上一个章节,若泽给我们讲的第一堂课Hive,详细的总结了,有关Hive的各种信息,本次课程讲讲Hive的 DDL
修改Hive日志路径
【若泽大数据实战】
在Hive中,默认的日志路径是在/tmp底下,一般Linux或者CentOS系统会一个月自动清理一次tmp底下的东西,所以要将日志进行更换位置。
首先需要cp一份hive-log4j.properties文件,在默认安装好Hive后是没有的。
编辑修改路径
查看日志可以发现Hive的默认底层是MapReduce
无法删除
【若泽大数据面试题】
Hive的信息存放在哪里?
1、Hive的数据存放在HDFS之上(真实数据)
2、Hive的元数据可以存放在RDBMS之上(元数据)
Hive中包含了多个数据库,默认的数据库为default,无论你是否创建数据库,默认都会存在,对应于HDFS目录是/user/hive/warehouse,可以通过hive.metastore.warehouse.dir参数进行配置(hive-site.xml中配置)
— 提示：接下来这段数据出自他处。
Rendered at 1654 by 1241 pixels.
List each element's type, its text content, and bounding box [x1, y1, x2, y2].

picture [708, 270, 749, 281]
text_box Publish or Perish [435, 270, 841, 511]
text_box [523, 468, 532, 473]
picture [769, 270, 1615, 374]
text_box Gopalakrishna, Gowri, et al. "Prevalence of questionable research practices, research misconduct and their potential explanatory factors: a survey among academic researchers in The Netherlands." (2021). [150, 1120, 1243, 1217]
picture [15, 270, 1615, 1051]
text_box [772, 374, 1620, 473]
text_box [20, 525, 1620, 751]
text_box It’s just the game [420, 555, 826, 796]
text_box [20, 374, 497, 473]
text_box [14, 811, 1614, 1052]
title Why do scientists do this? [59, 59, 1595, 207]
创建一个Hive数据库,查看存储在hdfs的什么路径上
配置完hadoop启动的时候出现如下警告信息:
如果是64位直接在log4j日志中去除告警信息。在/home/hadoop/app/hadoop-2.6.0-cdh5.7.0/etc/hadoop/log4j.properties文件中添加
现在显示正常,刚刚创建的Hive数据库也存在
描述Hive表数据的结构:
打开Hive官网:https://cwiki.apache.org/confluence/display/Hive/LanguageManual+DDL
CREATE (DATABASE|SCHEMA) [IF NOT EXISTS] database_name
[COMMENT database_comment]
[LOCATION hdfs_path]
[WITH DBPROPERTIES (property_name=property_value, ...)];
IF NOT EXISTS:加上这句话代表判断数据库是否存在,不存在就会创建,存在就不会创建(生产中一定要添加IF NOT EXISTS)。 如:create database if not exists dbname;
COMMENT:数据库的描述
LOCATION:创建数据库的地址,不加默认在/user/hive/warehouse/路径下
WITH DBPROPERTIES:数据库的属性
【若泽大数据实战】
【重点】每当我们使用一个Hive中的SQL时,一定要知道这条语句对应的元数据信息是怎么存储的,
创建一张表。一个数据库,注释信息再哪里 DB的存放在哪里,一下我做了详细实验
创建一个数据库指定路径,往库中插入一张表:
hive> create database hive2 LOCATION '/ruozedata_03';
[hadoop@hadoop000 ~]$ hadoop fs -ls /
查看相关创建后的信息,发现有b表,然后看文件的属性,最前面是一个d,ruozedata_03数据库就是一个文件夹
测试创建一个数据库并给数据库添加加一个备注,增加一些描述的信息,信息是key value
查看刚刚每个创建的数据库的信息
hive> show databases;
hive> desc database hive2;
hive2 hdfs://hadoop000:9000/ruozedata_03 (路径) hadoop USERhive> desc database hive2_ruozedata;
hive2_ruozedata this is ruozedata 03 test database(描述信息) hdfs://hadoop000:9000/user/hive/warehouse/hive2_ruozedata.db hadoop USER
mysql> use ruozedata_basic03 ;
mysql> show tables;
mysql> select * from dbs\G;
DROP (DATABASE|SCHEMA) [IF EXISTS] database_name [RESTRICT|CASCADE];
RESTRICT:默认是restrict,如果该数据库还有表存在则报错;
CASCADE:级联删除数据库(当数据库还有表时,级联删除表后在删除数据库)。
【若泽大数据实战】
把刚刚创建的hive2表直接删除,会有报错,因为Hive2里面有一张B表,所以无法删除
先删除b表再删除数据库Hive2,查看是否有Hive2数据库存在
强制删除数据库(生产中不能使用)
hive> drop database hive CASCADE;
ALTER (DATABASE|SCHEMA) database_name SET DBPROPERTIES (property_name=property_value, ...); -- (Note: SCHEMA added in Hive 0.14.0)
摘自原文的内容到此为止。